By commoditizing the signifier-signified relationship, the Universal URL
removes the URL from usefulness as an indexing tool; imagine thousands of
results all ending with /harrypotter from a Google search. Owing to other
factors (link weight, mainly), it's guaranteed that Amazon and B & N, etc.,
will be at the top of that list, and Ralph's Books in Peoria will be at the
bottom. He is now, too...but under the current system, if he's savvy and
hand-polishes his pages, he might be able to rank highly in several niches
(Harry Potter ephemera, Harry Potter accessories, whatever) which encourages
competition; makes him money, some of which he'll plow back into the Web;
and encourages the Web itself under the principles of Metcalfe's Law. If he
is forced to use a Universal URL, he'll either give up or refuse to use the
URL, which is the real issue. Obviously, the standard must be accepted in
order to work...ask the US Metric By '84! folks.

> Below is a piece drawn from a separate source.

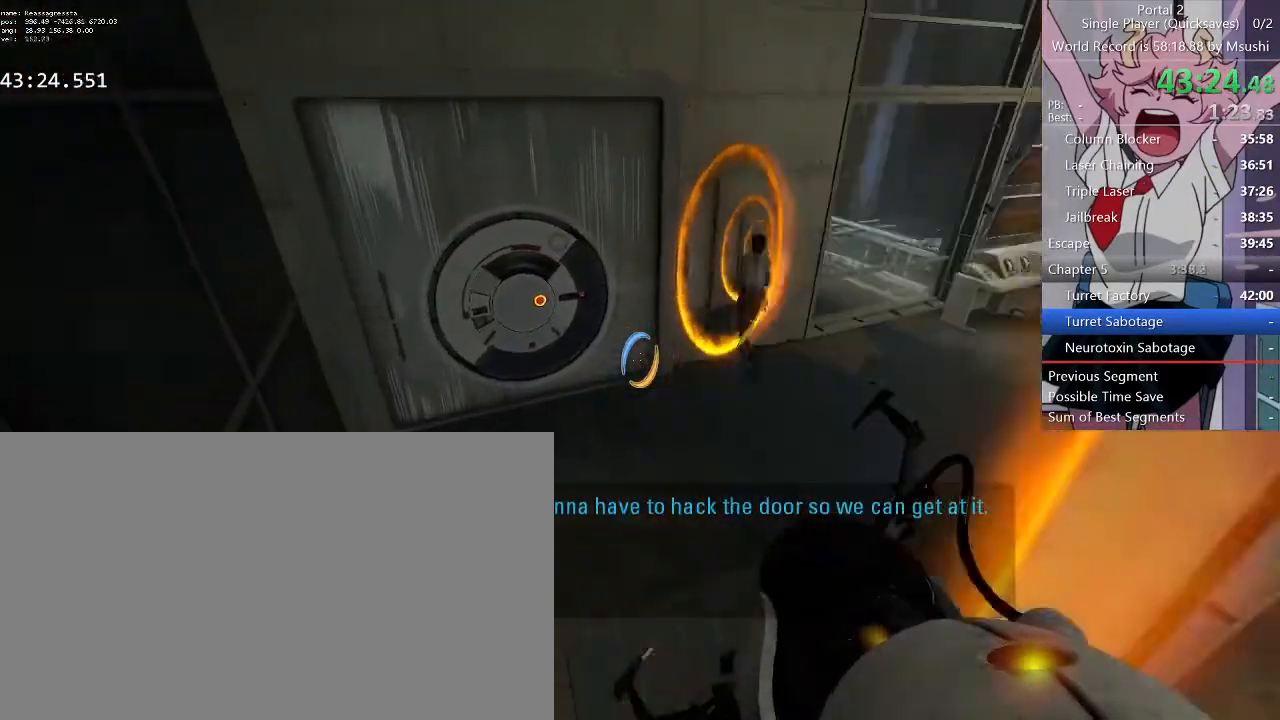
{"keys": [], "mouse": [], "events": []}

Secondly, Google would never accept this, since it would destroy their
business model. Google is responsible for the current health of the Web,
and, indirectly, for all of our jobs. If you don't know how their long-tail
revenue model works, I exhort you to learn as soon as possible.
Increasingly, it *is* the Web. I will also do my best personally and
professionally to defend and promote this model, since it is based on the
continuing health of small publishers and the encouragement of specialist,
human-not-spam-machine-created production, both of which I like a lot.
Thirdly, all of this aside, like most semantic Web schemes this ignores
human evil.  To spell it out, suppose I use the /harrypotter to index my
page full of porn links? What's to stop me? Your outrage? I'm still making
money. Not all that much money, per page, so what I do is I make five or ten
thousand copies of the page with slightly different domains and dump them
into the environment. I have automated tools that let me do this in about an
hour. Now we're talking ROI! (Yahoo!'s inability to deal with this is
directly responsible for their continuing slide.) So as a search engine, in
essence I have to ignore those Universal URLs...or weight other page
elements so heavily in the equation (i.e., do exhaustive checks to make sure
of relevance) that the original concept becomes meaningless. This is in fact
what happened to the Keywords meta tags, which got so stuffed with spam
(free naked celebrities!) that they stopped being relevant sometime in the
late 90s. The search engines explicitly ignore them now. Sadly, plenty of
people still believe that's how you "index" your pages.
In short, we have enough trouble with the Wal-Mart effect in real life. We
mustn't bring it to our information indexing efforts.